=== Exercise description ===
Select each line of the data below that contains the string "items", and copy those lines.

(Dataset entries)
=== Section Start ===
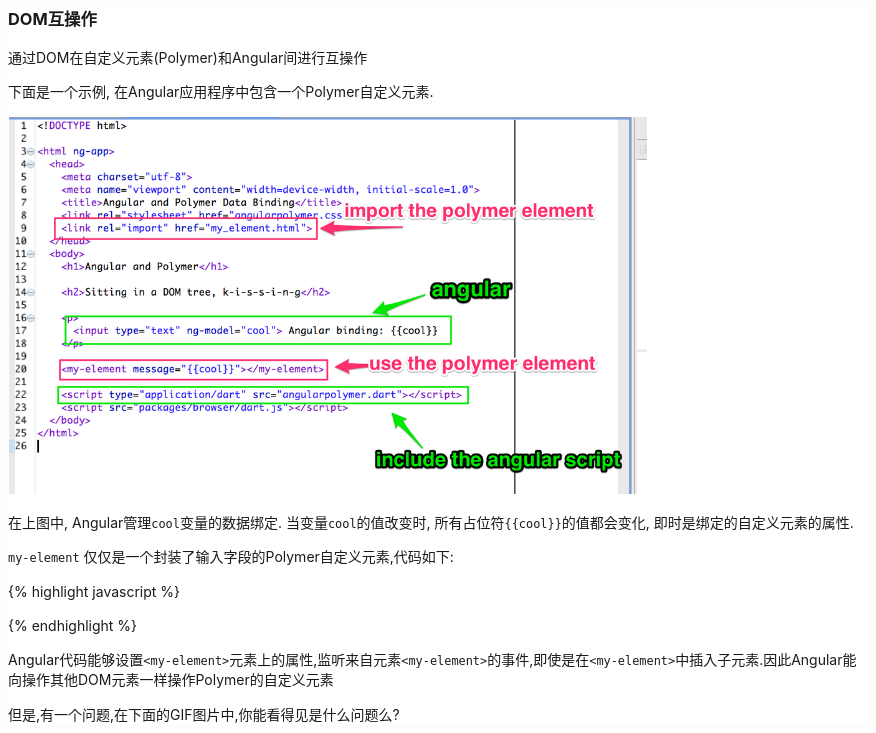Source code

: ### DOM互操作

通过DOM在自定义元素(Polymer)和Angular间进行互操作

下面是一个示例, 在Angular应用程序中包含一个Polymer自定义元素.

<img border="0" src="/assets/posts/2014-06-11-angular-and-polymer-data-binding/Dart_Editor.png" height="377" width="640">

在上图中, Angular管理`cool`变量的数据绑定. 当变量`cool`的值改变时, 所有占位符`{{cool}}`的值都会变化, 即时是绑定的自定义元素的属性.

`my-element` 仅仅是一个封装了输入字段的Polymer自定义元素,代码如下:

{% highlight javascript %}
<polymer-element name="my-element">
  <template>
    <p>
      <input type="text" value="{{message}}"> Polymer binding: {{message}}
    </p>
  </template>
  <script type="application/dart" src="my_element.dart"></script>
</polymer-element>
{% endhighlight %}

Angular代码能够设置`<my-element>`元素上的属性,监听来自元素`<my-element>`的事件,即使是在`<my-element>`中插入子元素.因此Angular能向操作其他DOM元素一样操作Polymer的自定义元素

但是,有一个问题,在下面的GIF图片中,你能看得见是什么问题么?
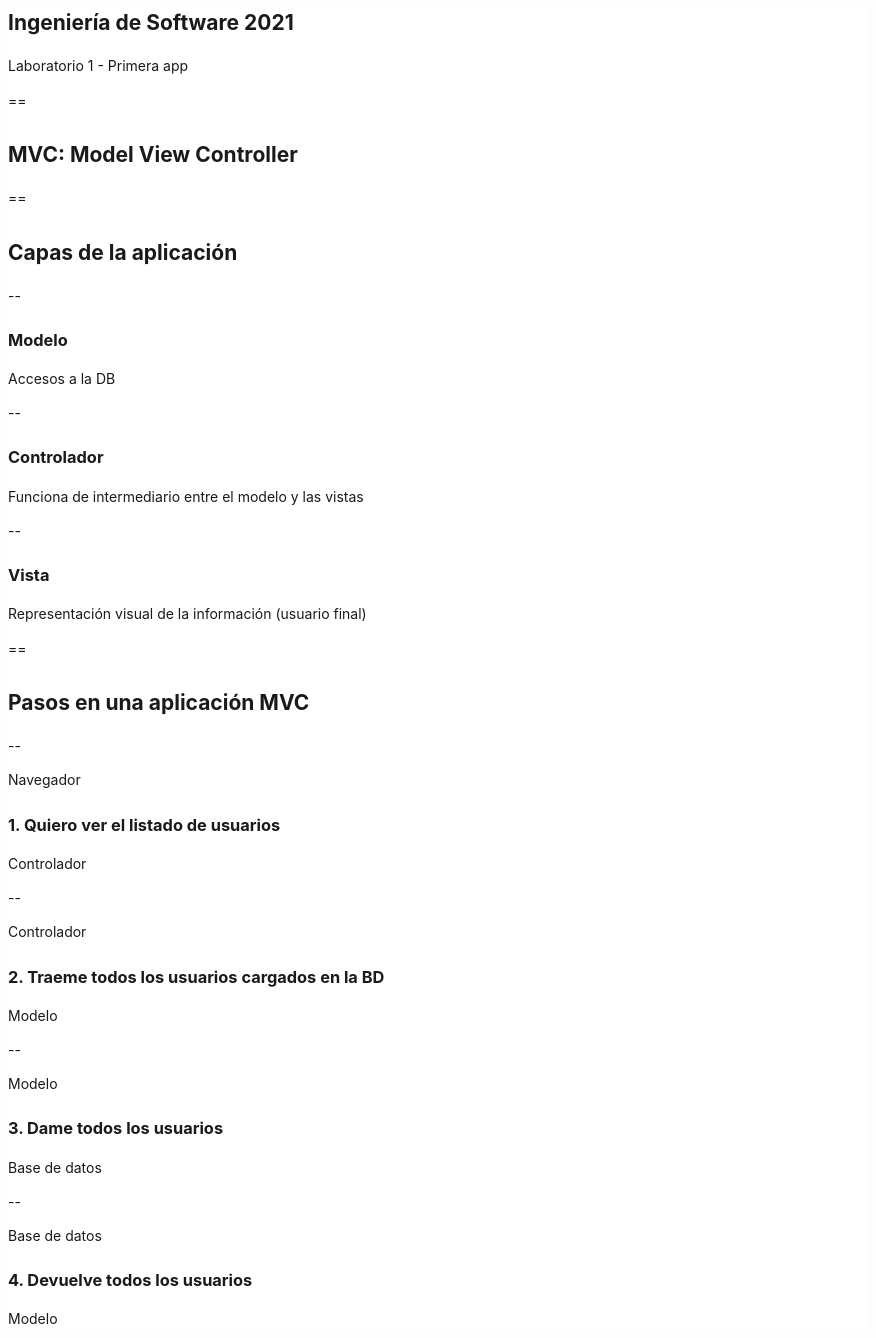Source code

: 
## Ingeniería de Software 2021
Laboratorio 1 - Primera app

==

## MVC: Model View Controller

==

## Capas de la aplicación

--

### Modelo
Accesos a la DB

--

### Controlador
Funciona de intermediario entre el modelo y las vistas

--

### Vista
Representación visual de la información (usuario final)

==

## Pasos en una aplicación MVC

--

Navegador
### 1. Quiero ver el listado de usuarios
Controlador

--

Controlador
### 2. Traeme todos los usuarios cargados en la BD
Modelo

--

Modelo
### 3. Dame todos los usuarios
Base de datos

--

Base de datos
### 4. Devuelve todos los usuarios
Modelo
=== Section End ===
=== Section Start ===
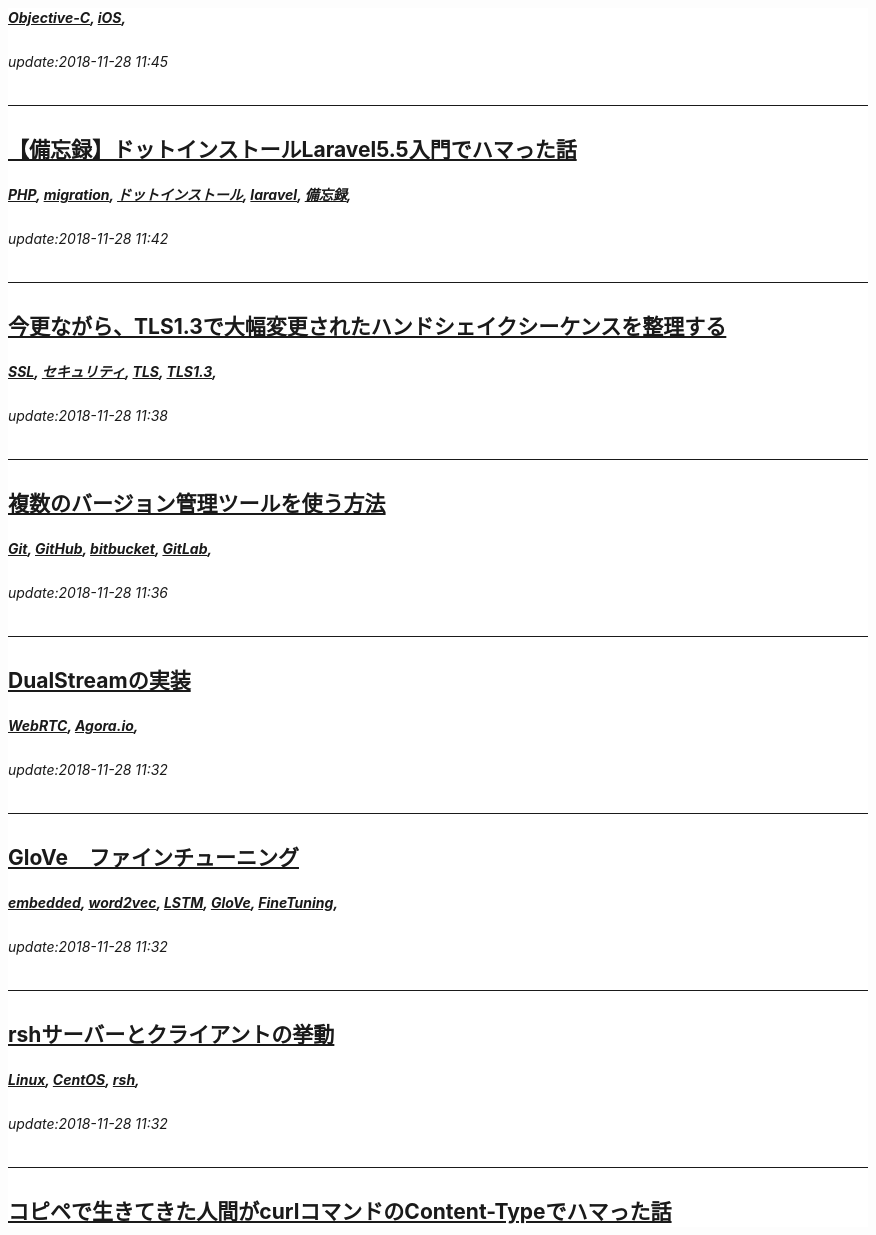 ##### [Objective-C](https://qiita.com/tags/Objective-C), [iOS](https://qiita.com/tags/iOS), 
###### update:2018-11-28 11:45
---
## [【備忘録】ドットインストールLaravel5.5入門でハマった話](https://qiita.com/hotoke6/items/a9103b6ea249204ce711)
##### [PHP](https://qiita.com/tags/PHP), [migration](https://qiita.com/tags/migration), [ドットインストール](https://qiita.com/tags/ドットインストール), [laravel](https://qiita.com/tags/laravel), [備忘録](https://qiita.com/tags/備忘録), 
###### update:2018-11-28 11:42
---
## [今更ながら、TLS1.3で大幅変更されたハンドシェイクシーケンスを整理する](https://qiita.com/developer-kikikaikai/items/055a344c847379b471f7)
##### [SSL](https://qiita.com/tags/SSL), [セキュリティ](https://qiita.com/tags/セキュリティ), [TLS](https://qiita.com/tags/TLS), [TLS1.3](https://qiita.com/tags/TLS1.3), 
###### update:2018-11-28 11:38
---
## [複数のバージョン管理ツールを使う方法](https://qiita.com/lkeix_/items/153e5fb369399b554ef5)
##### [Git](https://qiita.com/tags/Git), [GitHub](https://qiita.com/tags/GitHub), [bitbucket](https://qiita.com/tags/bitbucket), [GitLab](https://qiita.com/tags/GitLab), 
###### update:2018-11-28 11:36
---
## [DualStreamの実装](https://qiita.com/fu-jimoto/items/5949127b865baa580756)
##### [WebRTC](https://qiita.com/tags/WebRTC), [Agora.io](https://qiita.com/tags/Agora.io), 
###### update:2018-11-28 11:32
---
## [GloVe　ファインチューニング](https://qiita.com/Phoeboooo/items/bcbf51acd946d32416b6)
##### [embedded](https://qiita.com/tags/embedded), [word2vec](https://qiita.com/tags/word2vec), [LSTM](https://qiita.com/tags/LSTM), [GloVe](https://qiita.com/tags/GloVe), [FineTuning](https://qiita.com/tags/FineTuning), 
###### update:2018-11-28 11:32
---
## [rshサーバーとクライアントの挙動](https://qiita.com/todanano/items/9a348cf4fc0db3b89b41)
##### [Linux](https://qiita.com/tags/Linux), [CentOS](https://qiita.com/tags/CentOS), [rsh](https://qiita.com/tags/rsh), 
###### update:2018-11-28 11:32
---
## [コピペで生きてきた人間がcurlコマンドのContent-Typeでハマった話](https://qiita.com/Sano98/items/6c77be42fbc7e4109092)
=== Section End ===
=== Response to this exercise ===
## [【備忘録】ドットインストールLaravel5.5入門でハマった話](https://qiita.com/hotoke6/items/a9103b6ea249204ce711)
## [今更ながら、TLS1.3で大幅変更されたハンドシェイクシーケンスを整理する](https://qiita.com/developer-kikikaikai/items/055a344c847379b471f7)
## [複数のバージョン管理ツールを使う方法](https://qiita.com/lkeix_/items/153e5fb369399b554ef5)
## [DualStreamの実装](https://qiita.com/fu-jimoto/items/5949127b865baa580756)
## [GloVe　ファインチューニング](https://qiita.com/Phoeboooo/items/bcbf51acd946d32416b6)
## [rshサーバーとクライアントの挙動](https://qiita.com/todanano/items/9a348cf4fc0db3b89b41)
## [コピペで生きてきた人間がcurlコマンドのContent-Typeでハマった話](https://qiita.com/Sano98/items/6c77be42fbc7e4109092)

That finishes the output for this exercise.